Шелест продолжался, минуты шли. Мы сидели в тишине, глядя то друг на друга, то на проигрыватель.
– Там ничего нет, – сказала я.
– Ш-ш-ш.
– Эмили, – раздался из проигрывателя голос декана. Мы застыли. – Минута в минуту.
– Здрасьте, сэр, – послышался девичий голос. Немного сдавленный. Чуть более хриплый, чем у меня, и пониже, позвучнее. Естественно.
– Я же говорил, зовите меня Мэтью, – откликнулся он. Снова шорох, кто-то поправляет микрофон. – Как поживает любимая ученица?
Я вздрогнула: знакомые слова, с ними он обращался ко мне. Робин подняла голову, блеснули темные глаза, как в тот вечер – вечер ритуала. Я почувствовала, что у меня перехватывает дыхание, что я не одна, возникло ощущение полета, воспоминание о страшном – и назад, к магнитофону.
– Хорошо, благодарю вас, – вновь прозвучал голос Эмили, глухо, с неким подтекстом, смысла которого я не могла понять.
– Прекрасно, прекрасно. Рад слышать. – Откашливание. Нервное. – Ну так как, удалось обдумать то, о чем мы говорили?
Молчание, долгое и нервное. Я посмотрела на Робин, кожа на шее и руках пошла пупырышками.
– Робин… – начала я. Она прошептала нечто, похожее на «не надо», хотя к кому это было обращено, ко мне или к Эмили, не поняла.
– Я не смогу, сэр, – проговорила наконец Эмили. – То есть я хочу сказать… не хочу.
Я услышала долгий скрип закрывающейся двери приемной, обозначающий время – шесть вечера, знакомый звук, сигнализирующий о начале наших вечерних посиделок. Декан снова откашлялся, прочистил горло.
– Могу ли поинтересоваться, что заставило вас передумать?
– Просто… это неправильно. – Очередная пауза. – И по совести говоря, мне кажется, с вашей стороны несправедливо задавать такие вопросы.
Мне почудилось, что я услышала звук шагов миссис Коксон в коридоре, впрочем, не уверена. Может, дело просто в том, что я слишком хорошо знаю распорядок ее действий; и голос его хорошо знаю – этот мягкий тембр, когда он говорит со мной.
– Ох, Эмили… Мне очень жаль! А я-то надеялся…
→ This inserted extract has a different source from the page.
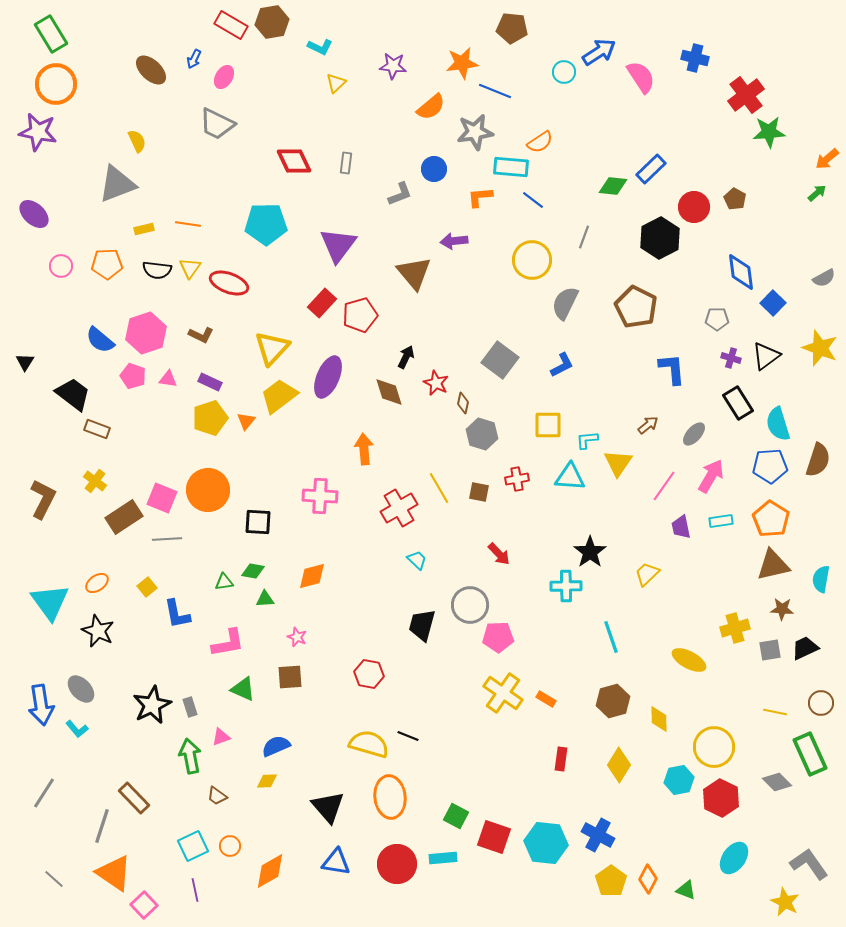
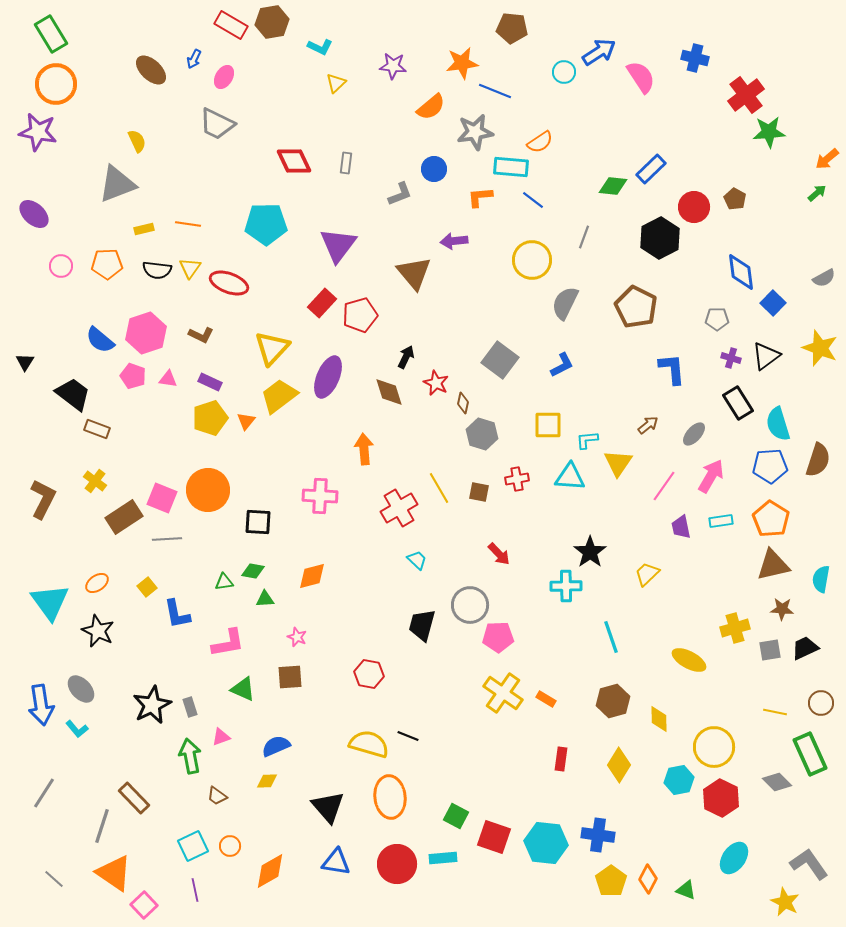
blue cross at (598, 835): rotated 20 degrees counterclockwise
Микрофон снова зашуршал, и после – ничего. Полная тишина, только пустая пленка крутится. Мы с Робин тупо смотрели на магнитофон, дожидаясь, когда вращение остановится с глухим мертвенным щелчком.
Робин дрожащими руками, бледная как мел, открутила ленту назад и снова запустила запись. Она взяла полупустой стакан, поднесла ко рту, но пить не стала. Я догадалась почему: чтобы не выдать дрожания губ, проглотить слезы.
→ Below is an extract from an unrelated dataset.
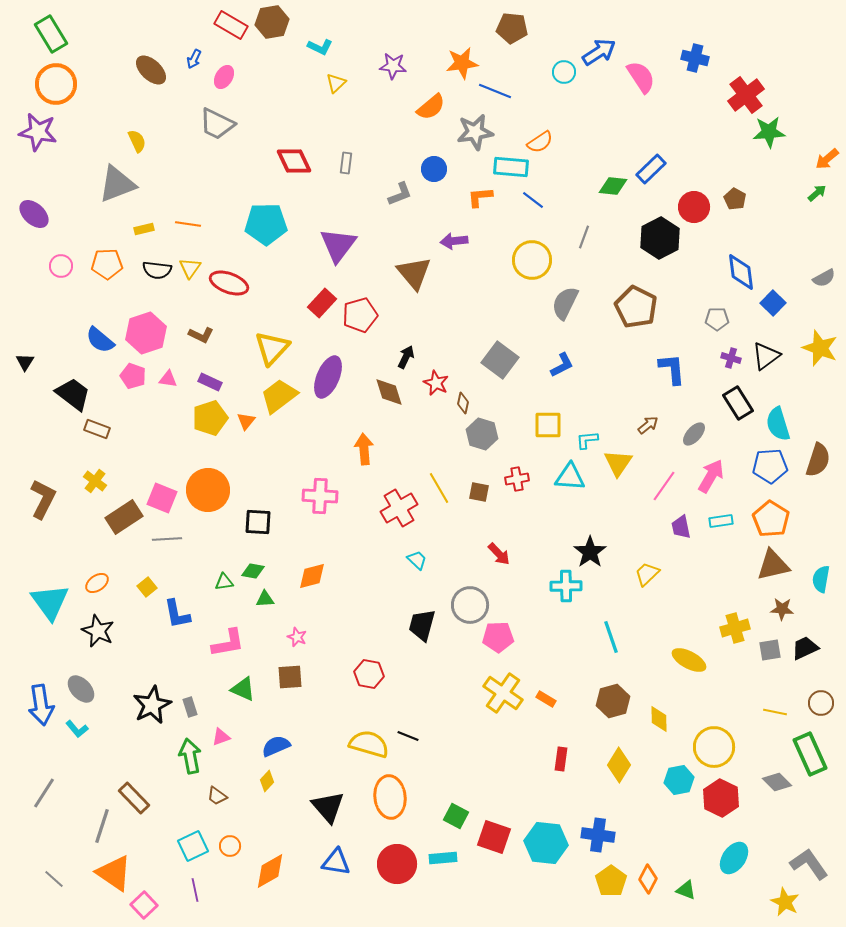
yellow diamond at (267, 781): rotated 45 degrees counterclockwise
Я потянулась к ней – она, точно ошпаренная, отпрянула назад.
– Он… – начала Робин и посмотрела на меня, беспомощно, взывая к пониманию.
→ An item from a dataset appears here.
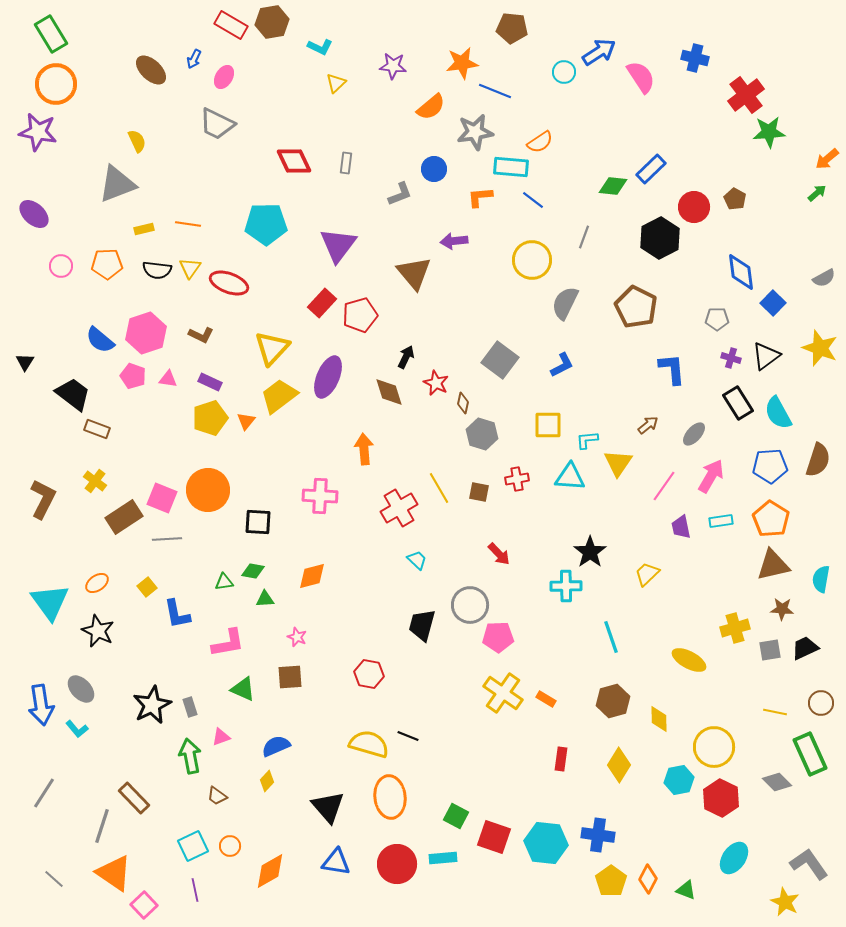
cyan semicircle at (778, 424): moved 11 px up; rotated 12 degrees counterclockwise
– Он – что? – прошептала я, хотя ответ, видимо, знала.
Она отвернулась, посмотрела на кассету, затем вновь перевела взгляд на меня.
– Глупая сучка, – сказала она. – Глупая, глупая сучка.
Я вцепилась в край кровати и закрыла глаза. «Ненавижу тебя, – подумала я, и тут же: – Может, она и права».
Я искоса посмотрела на Робин: слегка откинув голову назад, та перерисовывала что-то со страницы, вырванной из старого учебника по медицине. Я всегда любила слова, имеющие отношение к анатомии, медицинские термины – или, по крайней мере, полюбила их с тех пор, как проводила время в больнице, прислушиваясь, с какой решительностью произносит их медицинский персонал, словно сами эти термины способны принести исцеление; а в этом учебнике было полно самых лучших из них. Я повторяла их про себя, один за другим: подключичная, гортанная, плечевой сустав, сонная артерия, рассечение… Блокнот Робин пестрел подобного рода рисунками («Хорошая практика», – говорила она), но без названий. Их-то я и переписывала в дневник, восполняя пробелы.
– Где они?
Она оторвалась от блокнота, закинула прядь волос за ухо.
– Придут.
Я отхлебнула кофе. Он остыл. Вылила содержимое на землю, смяла, наступив, бумажный стаканчик, отбросила его на шпалы. Послышался ровный стук колес приближающегося поезда. Робин вернулась к своим зарисовкам, а я смотрела на поезд, один пустой вагон за другим, окна золотятся при рассеянном свете утренней зари.